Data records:
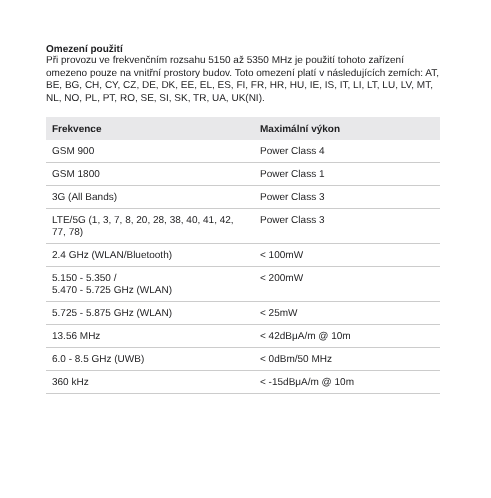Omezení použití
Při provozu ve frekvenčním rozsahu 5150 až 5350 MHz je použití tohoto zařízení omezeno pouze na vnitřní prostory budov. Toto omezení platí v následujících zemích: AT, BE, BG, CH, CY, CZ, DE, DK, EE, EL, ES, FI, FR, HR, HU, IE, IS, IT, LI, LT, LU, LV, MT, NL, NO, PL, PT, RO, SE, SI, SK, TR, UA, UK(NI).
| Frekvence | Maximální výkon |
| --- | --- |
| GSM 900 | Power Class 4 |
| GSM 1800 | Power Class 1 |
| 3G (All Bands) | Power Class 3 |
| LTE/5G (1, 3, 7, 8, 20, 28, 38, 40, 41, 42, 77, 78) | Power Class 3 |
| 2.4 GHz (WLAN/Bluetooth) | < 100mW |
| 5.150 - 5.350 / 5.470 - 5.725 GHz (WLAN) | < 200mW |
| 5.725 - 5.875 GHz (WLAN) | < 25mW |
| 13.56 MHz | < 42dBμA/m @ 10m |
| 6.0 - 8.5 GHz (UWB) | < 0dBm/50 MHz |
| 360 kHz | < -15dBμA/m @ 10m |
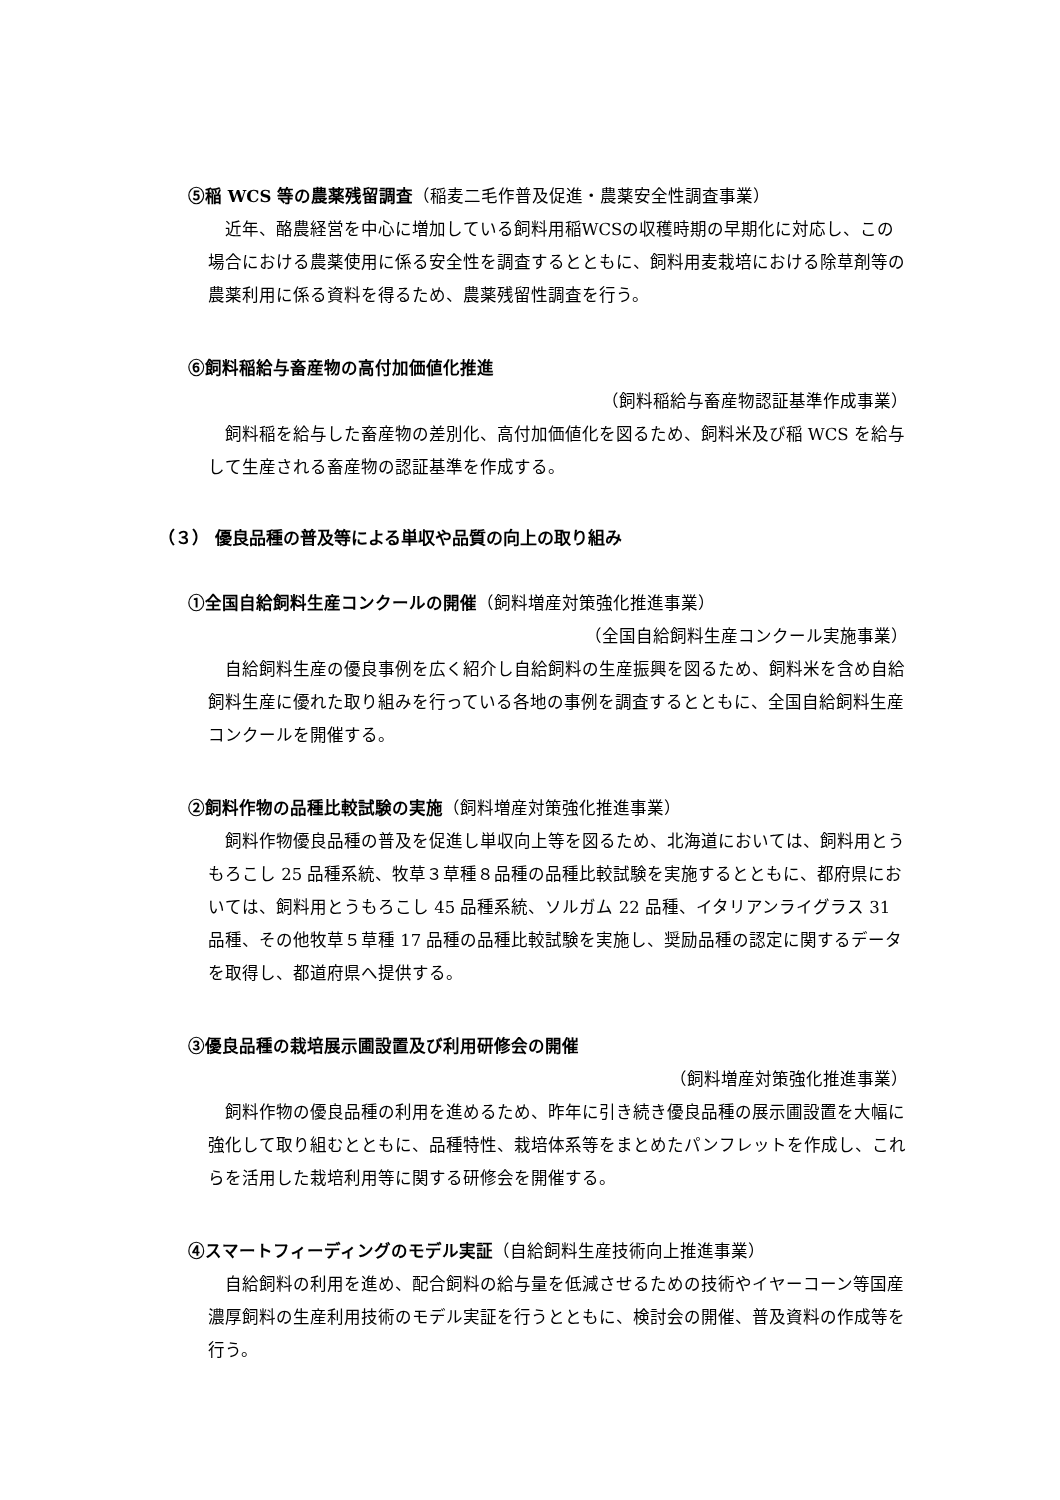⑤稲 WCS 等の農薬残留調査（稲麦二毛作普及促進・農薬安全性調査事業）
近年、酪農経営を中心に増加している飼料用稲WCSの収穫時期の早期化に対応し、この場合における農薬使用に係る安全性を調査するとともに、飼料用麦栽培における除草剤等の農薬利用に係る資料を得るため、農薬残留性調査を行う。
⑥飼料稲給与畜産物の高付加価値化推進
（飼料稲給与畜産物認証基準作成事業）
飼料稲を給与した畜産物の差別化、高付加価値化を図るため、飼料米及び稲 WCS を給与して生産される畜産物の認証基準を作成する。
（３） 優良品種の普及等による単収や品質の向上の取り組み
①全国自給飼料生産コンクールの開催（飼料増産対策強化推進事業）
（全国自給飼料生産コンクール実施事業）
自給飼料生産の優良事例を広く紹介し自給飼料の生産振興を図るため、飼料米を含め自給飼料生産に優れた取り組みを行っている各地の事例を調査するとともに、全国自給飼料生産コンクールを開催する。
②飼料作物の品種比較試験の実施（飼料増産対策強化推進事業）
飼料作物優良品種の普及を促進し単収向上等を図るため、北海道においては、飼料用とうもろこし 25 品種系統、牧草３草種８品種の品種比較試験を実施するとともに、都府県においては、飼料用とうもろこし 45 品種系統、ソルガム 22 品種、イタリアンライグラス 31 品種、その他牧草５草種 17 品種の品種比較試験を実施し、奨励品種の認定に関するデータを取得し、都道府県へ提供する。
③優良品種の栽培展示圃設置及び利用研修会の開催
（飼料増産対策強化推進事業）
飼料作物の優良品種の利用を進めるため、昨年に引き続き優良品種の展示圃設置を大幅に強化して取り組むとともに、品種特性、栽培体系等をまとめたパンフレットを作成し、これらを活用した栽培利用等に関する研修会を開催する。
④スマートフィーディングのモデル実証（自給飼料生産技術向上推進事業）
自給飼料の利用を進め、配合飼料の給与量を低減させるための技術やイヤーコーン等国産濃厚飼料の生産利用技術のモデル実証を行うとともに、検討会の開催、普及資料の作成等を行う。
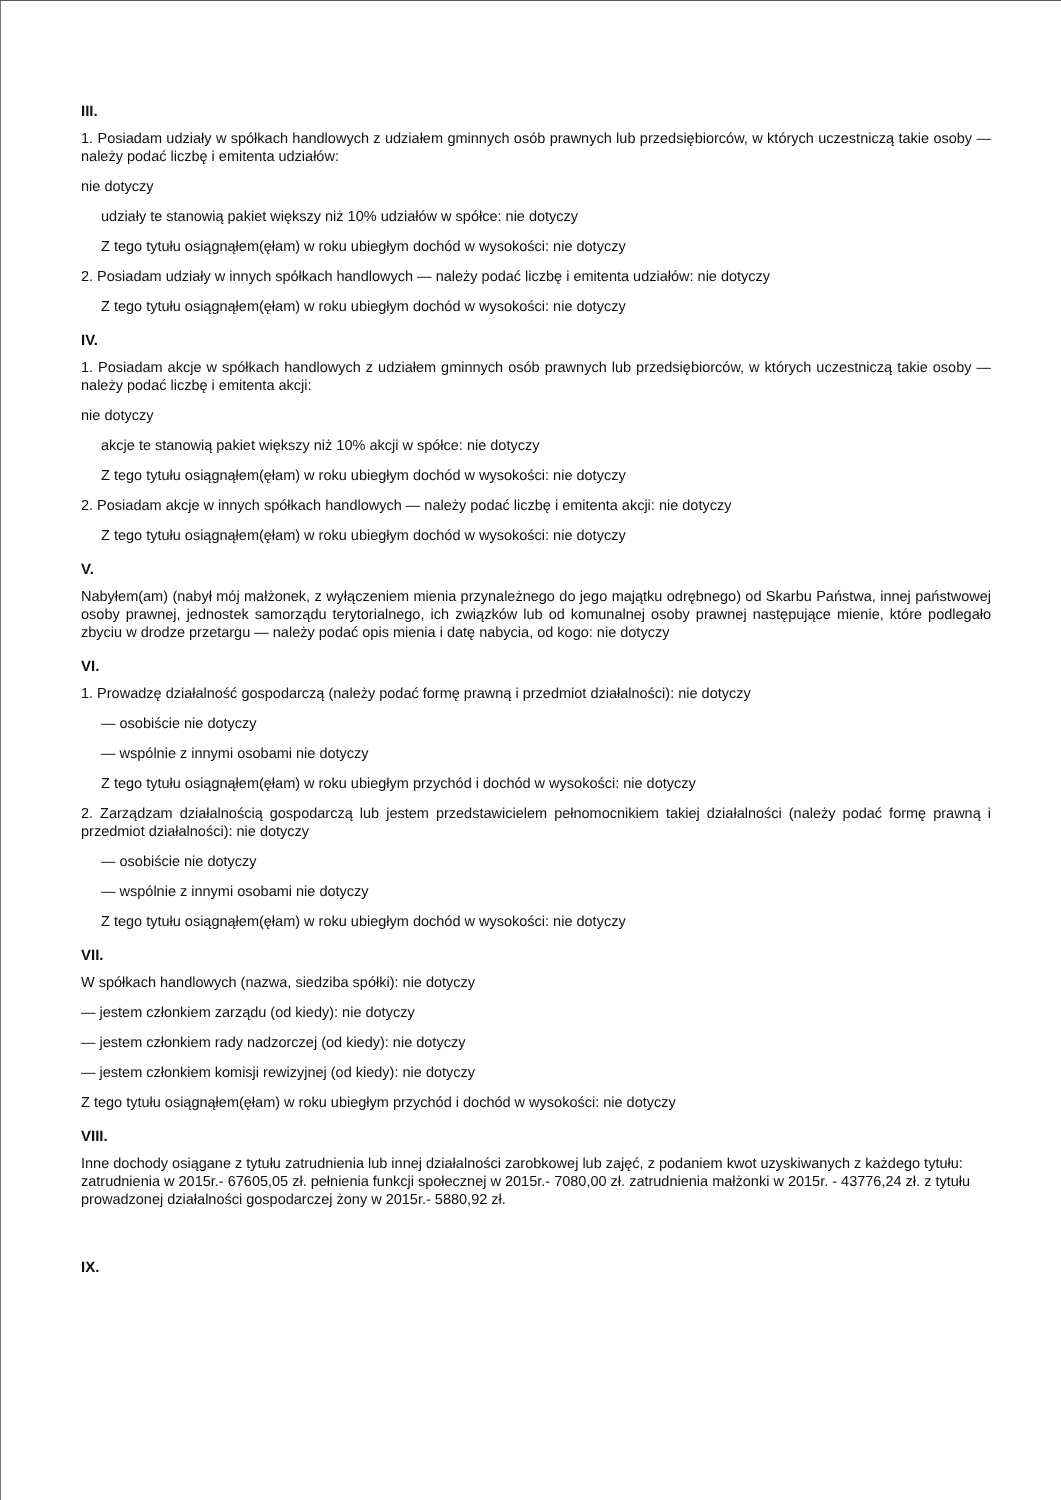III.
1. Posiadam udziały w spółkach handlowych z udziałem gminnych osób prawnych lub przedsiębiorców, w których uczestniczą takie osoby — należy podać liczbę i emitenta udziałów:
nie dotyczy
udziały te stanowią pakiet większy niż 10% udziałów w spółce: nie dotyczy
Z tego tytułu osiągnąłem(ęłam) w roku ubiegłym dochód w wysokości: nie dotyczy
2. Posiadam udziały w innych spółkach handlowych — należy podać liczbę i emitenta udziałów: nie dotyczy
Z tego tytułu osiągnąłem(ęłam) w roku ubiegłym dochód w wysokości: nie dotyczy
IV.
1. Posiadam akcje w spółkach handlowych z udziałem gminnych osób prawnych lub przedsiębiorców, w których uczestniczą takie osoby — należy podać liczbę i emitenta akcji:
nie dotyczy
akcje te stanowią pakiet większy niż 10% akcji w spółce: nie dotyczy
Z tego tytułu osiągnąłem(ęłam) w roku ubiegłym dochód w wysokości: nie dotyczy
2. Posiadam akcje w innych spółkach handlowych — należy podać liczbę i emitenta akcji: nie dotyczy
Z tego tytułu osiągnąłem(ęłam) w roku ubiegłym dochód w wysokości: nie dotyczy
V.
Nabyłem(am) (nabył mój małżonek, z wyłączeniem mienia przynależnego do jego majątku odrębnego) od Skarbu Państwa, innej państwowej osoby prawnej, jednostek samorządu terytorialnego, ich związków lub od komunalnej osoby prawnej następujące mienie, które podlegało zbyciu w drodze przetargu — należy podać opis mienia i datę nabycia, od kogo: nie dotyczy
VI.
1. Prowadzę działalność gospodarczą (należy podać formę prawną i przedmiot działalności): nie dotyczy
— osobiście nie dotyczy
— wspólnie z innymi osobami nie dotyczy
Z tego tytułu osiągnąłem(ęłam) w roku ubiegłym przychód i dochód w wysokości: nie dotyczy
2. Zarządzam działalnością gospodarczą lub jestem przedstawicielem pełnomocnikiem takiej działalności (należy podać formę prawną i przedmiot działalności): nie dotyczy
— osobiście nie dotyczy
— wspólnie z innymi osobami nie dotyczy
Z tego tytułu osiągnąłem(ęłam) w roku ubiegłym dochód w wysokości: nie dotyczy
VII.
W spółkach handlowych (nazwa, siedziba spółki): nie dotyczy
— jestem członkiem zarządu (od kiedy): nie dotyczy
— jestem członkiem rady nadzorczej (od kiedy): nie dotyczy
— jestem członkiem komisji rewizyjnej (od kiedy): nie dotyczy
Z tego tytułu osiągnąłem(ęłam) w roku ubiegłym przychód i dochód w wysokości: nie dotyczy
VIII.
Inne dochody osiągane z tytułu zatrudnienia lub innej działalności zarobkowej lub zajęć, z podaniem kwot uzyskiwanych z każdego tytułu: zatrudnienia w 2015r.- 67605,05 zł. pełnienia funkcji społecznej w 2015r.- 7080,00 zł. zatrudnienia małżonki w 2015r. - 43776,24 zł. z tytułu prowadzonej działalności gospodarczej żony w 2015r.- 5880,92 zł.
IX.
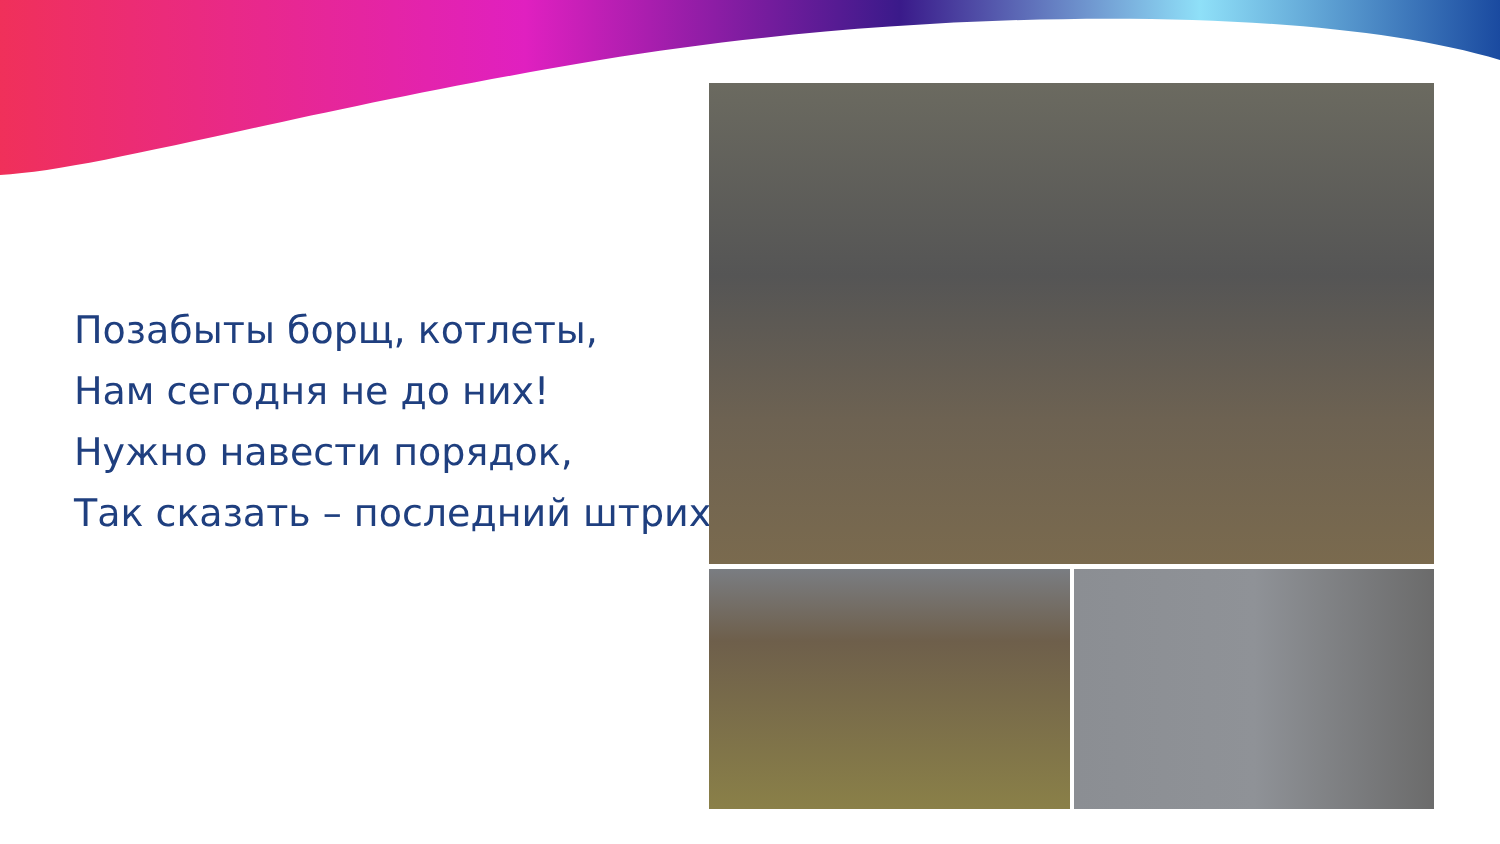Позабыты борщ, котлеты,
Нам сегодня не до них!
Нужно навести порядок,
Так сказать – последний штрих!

YOUR GOAL:
Please retype every record exactly, leaving the pictures out.

ANSWER TO THIS EXERCISE:
Omezení použití
Při provozu ve frekvenčním rozsahu 5150 až 5350 MHz je použití tohoto zařízení omezeno pouze na vnitřní prostory budov. Toto omezení platí v následujících zemích: AT, BE, BG, CH, CY, CZ, DE, DK, EE, EL, ES, FI, FR, HR, HU, IE, IS, IT, LI, LT, LU, LV, MT, NL, NO, PL, PT, RO, SE, SI, SK, TR, UA, UK(NI).
| Frekvence | Maximální výkon |
| --- | --- |
| GSM 900 | Power Class 4 |
| GSM 1800 | Power Class 1 |
| 3G (All Bands) | Power Class 3 |
| LTE/5G (1, 3, 7, 8, 20, 28, 38, 40, 41, 42, 77, 78) | Power Class 3 |
| 2.4 GHz (WLAN/Bluetooth) | < 100mW |
| 5.150 - 5.350 / 5.470 - 5.725 GHz (WLAN) | < 200mW |
| 5.725 - 5.875 GHz (WLAN) | < 25mW |
| 13.56 MHz | < 42dBμA/m @ 10m |
| 6.0 - 8.5 GHz (UWB) | < 0dBm/50 MHz |
| 360 kHz | < -15dBμA/m @ 10m |
⑤稲 WCS 等の農薬残留調査（稲麦二毛作普及促進・農薬安全性調査事業）
近年、酪農経営を中心に増加している飼料用稲WCSの収穫時期の早期化に対応し、この場合における農薬使用に係る安全性を調査するとともに、飼料用麦栽培における除草剤等の農薬利用に係る資料を得るため、農薬残留性調査を行う。
⑥飼料稲給与畜産物の高付加価値化推進
（飼料稲給与畜産物認証基準作成事業）
飼料稲を給与した畜産物の差別化、高付加価値化を図るため、飼料米及び稲 WCS を給与して生産される畜産物の認証基準を作成する。
（３） 優良品種の普及等による単収や品質の向上の取り組み
①全国自給飼料生産コンクールの開催（飼料増産対策強化推進事業）
（全国自給飼料生産コンクール実施事業）
自給飼料生産の優良事例を広く紹介し自給飼料の生産振興を図るため、飼料米を含め自給飼料生産に優れた取り組みを行っている各地の事例を調査するとともに、全国自給飼料生産コンクールを開催する。
②飼料作物の品種比較試験の実施（飼料増産対策強化推進事業）
飼料作物優良品種の普及を促進し単収向上等を図るため、北海道においては、飼料用とうもろこし 25 品種系統、牧草３草種８品種の品種比較試験を実施するとともに、都府県においては、飼料用とうもろこし 45 品種系統、ソルガム 22 品種、イタリアンライグラス 31 品種、その他牧草５草種 17 品種の品種比較試験を実施し、奨励品種の認定に関するデータを取得し、都道府県へ提供する。
③優良品種の栽培展示圃設置及び利用研修会の開催
（飼料増産対策強化推進事業）
飼料作物の優良品種の利用を進めるため、昨年に引き続き優良品種の展示圃設置を大幅に強化して取り組むとともに、品種特性、栽培体系等をまとめたパンフレットを作成し、これらを活用した栽培利用等に関する研修会を開催する。
④スマートフィーディングのモデル実証（自給飼料生産技術向上推進事業）
自給飼料の利用を進め、配合飼料の給与量を低減させるための技術やイヤーコーン等国産濃厚飼料の生産利用技術のモデル実証を行うとともに、検討会の開催、普及資料の作成等を行う。
III.
1. Posiadam udziały w spółkach handlowych z udziałem gminnych osób prawnych lub przedsiębiorców, w których uczestniczą takie osoby — należy podać liczbę i emitenta udziałów:
nie dotyczy
udziały te stanowią pakiet większy niż 10% udziałów w spółce: nie dotyczy
Z tego tytułu osiągnąłem(ęłam) w roku ubiegłym dochód w wysokości: nie dotyczy
2. Posiadam udziały w innych spółkach handlowych — należy podać liczbę i emitenta udziałów: nie dotyczy
Z tego tytułu osiągnąłem(ęłam) w roku ubiegłym dochód w wysokości: nie dotyczy
IV.
1. Posiadam akcje w spółkach handlowych z udziałem gminnych osób prawnych lub przedsiębiorców, w których uczestniczą takie osoby — należy podać liczbę i emitenta akcji:
nie dotyczy
akcje te stanowią pakiet większy niż 10% akcji w spółce: nie dotyczy
Z tego tytułu osiągnąłem(ęłam) w roku ubiegłym dochód w wysokości: nie dotyczy
2. Posiadam akcje w innych spółkach handlowych — należy podać liczbę i emitenta akcji: nie dotyczy
Z tego tytułu osiągnąłem(ęłam) w roku ubiegłym dochód w wysokości: nie dotyczy
V.
Nabyłem(am) (nabył mój małżonek, z wyłączeniem mienia przynależnego do jego majątku odrębnego) od Skarbu Państwa, innej państwowej osoby prawnej, jednostek samorządu terytorialnego, ich związków lub od komunalnej osoby prawnej następujące mienie, które podlegało zbyciu w drodze przetargu — należy podać opis mienia i datę nabycia, od kogo: nie dotyczy
VI.
1. Prowadzę działalność gospodarczą (należy podać formę prawną i przedmiot działalności): nie dotyczy
— osobiście nie dotyczy
— wspólnie z innymi osobami nie dotyczy
Z tego tytułu osiągnąłem(ęłam) w roku ubiegłym przychód i dochód w wysokości: nie dotyczy
2. Zarządzam działalnością gospodarczą lub jestem przedstawicielem pełnomocnikiem takiej działalności (należy podać formę prawną i przedmiot działalności): nie dotyczy
— osobiście nie dotyczy
— wspólnie z innymi osobami nie dotyczy
Z tego tytułu osiągnąłem(ęłam) w roku ubiegłym dochód w wysokości: nie dotyczy
VII.
W spółkach handlowych (nazwa, siedziba spółki): nie dotyczy
— jestem członkiem zarządu (od kiedy): nie dotyczy
— jestem członkiem rady nadzorczej (od kiedy): nie dotyczy
— jestem członkiem komisji rewizyjnej (od kiedy): nie dotyczy
Z tego tytułu osiągnąłem(ęłam) w roku ubiegłym przychód i dochód w wysokości: nie dotyczy
VIII.
Inne dochody osiągane z tytułu zatrudnienia lub innej działalności zarobkowej lub zajęć, z podaniem kwot uzyskiwanych z każdego tytułu: zatrudnienia w 2015r.- 67605,05 zł. pełnienia funkcji społecznej w 2015r.- 7080,00 zł. zatrudnienia małżonki w 2015r. - 43776,24 zł. z tytułu prowadzonej działalności gospodarczej żony w 2015r.- 5880,92 zł.
IX.
Позабыты борщ, котлеты,
Нам сегодня не до них!
Нужно навести порядок,
Так сказать – последний штрих!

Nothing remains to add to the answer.